Core Seminar 4D
February 23, 2018
Fantasmagorie Essay Assignment
Fantasmagorie, a revolutionary animation created by Emile Cohl in 1908, is considered to be the world’s first fully filmed cartoon, and one whose novel ideas and subject matter, impact, and influence cannot be overstated or denied. Out of all this animation’s aspects, one thing that immediately caught my eye when I first viewed Fantasmagorie was its intriguing use of a “stream of consciousness” narrative, complete with seamless transitions between one scene and the next, and accompanied by absurd morphing transformation techniques that pay a homage to the obscure, ephemeral, and long forgotten Incoherent art movement of France, who Emile Cohl was a large proponent of. Prior to Fantasmagorie, most animations made with the magic lantern, zoetrope, and other antique animation toys were choppy and not nearly as seamless in its transition between its frames. They were also fairly standard, short, and simplistic in their plots since they were primarily used by audiences as a form of brief afternoon entertainment, or seen as a oddity. Fantasmagorie, however, broke the ice since it was not only substantial in its composition when it was first shown in theatres, but nuanced and complex amidst its chaotic presentation. It was fantastical and Surreal as opposed to the realistic, almost Impressionistic animations at the time that dealt with real-life and love triangles, anticipating the arrival of later art movements that would allow the early animation industry to thrive (especially with the birth of Disney). This was especially true given the previously unforeseen transformations occurring between the characters of this animation reel into objects, and the integration of Cohl himself in the drawing of his characters using a “chalk-line” drawing technique (his hand on the screen being a live-action sequence), reversed into its negative, giving it the appearance of being done with white chalk on a black chalkboard.

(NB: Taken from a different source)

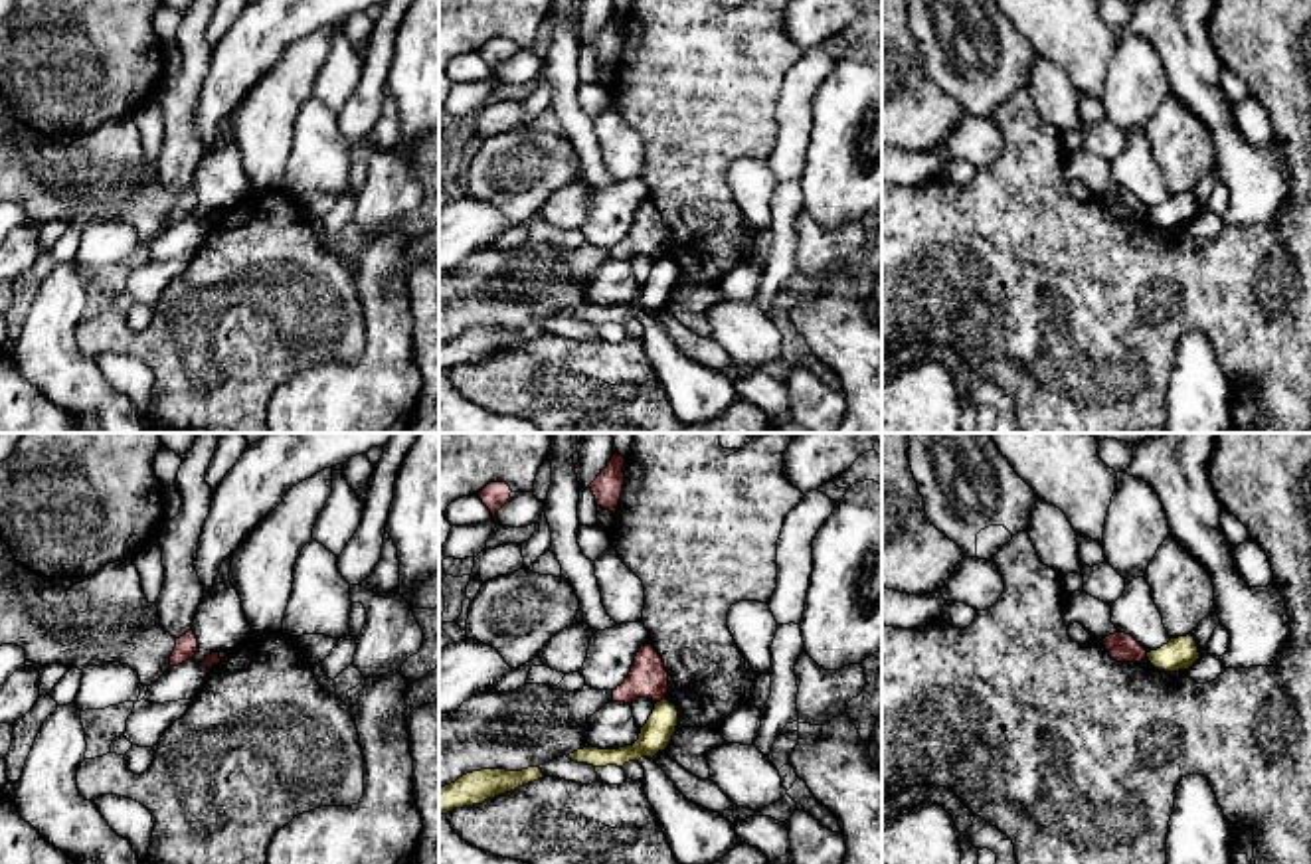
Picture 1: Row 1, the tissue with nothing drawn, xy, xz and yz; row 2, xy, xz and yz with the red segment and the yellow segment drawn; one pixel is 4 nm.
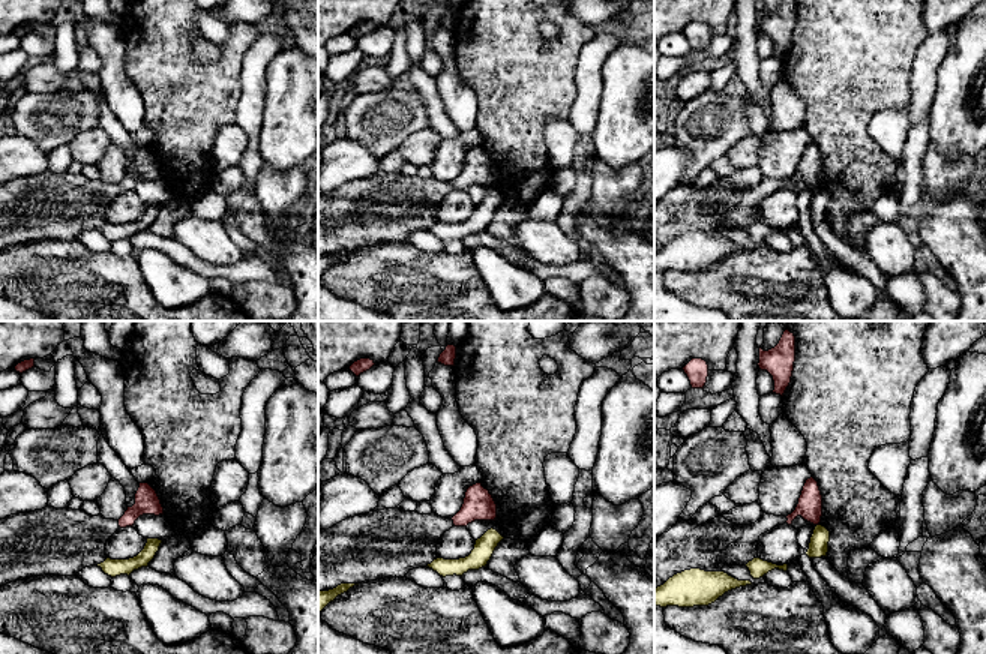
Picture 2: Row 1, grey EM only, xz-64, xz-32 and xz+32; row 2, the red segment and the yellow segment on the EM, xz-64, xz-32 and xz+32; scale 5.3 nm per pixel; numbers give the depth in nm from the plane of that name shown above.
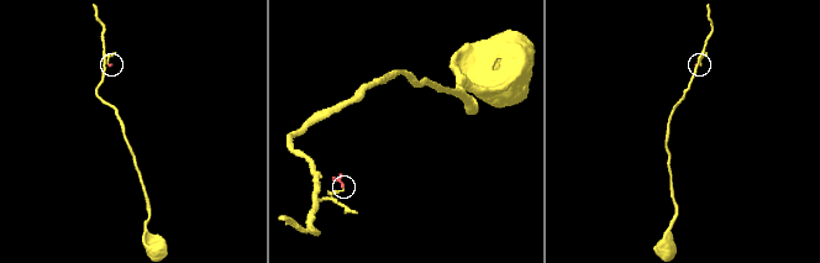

Story-wise, Fantasmagorie involves the humorous escapades of both a clown and gentleman, but the actual events of the narrative, as silly and as zany as they might seem to a viewer of the time, are not as crucial as they way they were animated and presented to audiences of the early 1900s. What fascinates me about the context behind Fantasmagorie the most was its heavy inspiration and tribute to the dead Incoherent avant-garde art movement in France (called Les Arts incohérents by the French) at the time the animation was made. The Incoherent art movement, through my research about it, was founded by Jules Lévy in the late 1880s, and was philosophically, very satirical, comedic, and tongue-in-cheek in nature, never taking itself seriously. Incoherents made artworks which were purposefully irrational and “iconoclastic”, and this embodies Fantasmagorie with its silliness in its core attempt at making people laugh with its almost amateurish, childish drawing style (especially given the stick figures). Cohl as an artist might have been inspired to fashion the various elements of Fantasmagorie not only by the art movement he attached himself so closely to (as an editor and caricaturist for the satirical newsletter La Nouvelle Lune), but also by his early love for comedic Guignol puppeteering shows in the French theatres, which might have set the tone and character movements of his Fantasmagorie years later down the road.
Because of Fantasmagorie’s revolutionary techniques and its incorporation of Incoherent ideas into animated form, its impact on the blossoming animation industry is undisputed. Using the same or similar stylistic techniques as Cohl’s groundbreaking work, Osvaldo Cavandoli, an Italian animator, created the La Linea animation series in the 1970s and 1980s that centered around a single character (Mr. Line) drawn with a single, unbroken chalk line. In 1914, Winsor McCay borrowed from the character animation style of Fantasmagorie, and created Gertie the Dinosaur— one of the very first successful animated shorts. The beloved works of Walt Disney, and other animators during his day very clearly used the seamless, rubbery, morphing transformations first pioneered in Fantasmagorie as a foundation for how iconic characters like Mickey Mouse would organically move across a scene, and how objects and sometimes other characters in the animation shorts would cartoonishly transform with exaggerated fantasy. The satirical, cheeky humor of the Incoherent art movement no doubt translated into the humorous, overblown antics of early animated characters like Felix the Cat, Oswald the Lucky Rabbit, and of course, Mickey Mouse (as well as all of his “descendants” in other animated films). You could say that even the “modern” cartoons of today (and those made within the past 20 to 40 years a la Looney Tunes), with their bombastic comedy, pay tribute to the Incoherent art movement, at least in principle. Though the Incoherents may have disbanded in the late 1890s, the philosophy of the Incoherent movement still remains in some form in the cartoons and shows we as kids (and sometimes as older people) watch to have a good laugh. Likewise, the influence of Emile Cohl’s Fantasmagorie has spanned entire generations of an entertainment medium that would have never seen the light of day (and would have been seen as nothing more than a curiosity) if Cohl had not decided to push the boundaries of what animation was capable of doing, and experiment with previous techniques of animation while also modifying or inventing some of his own.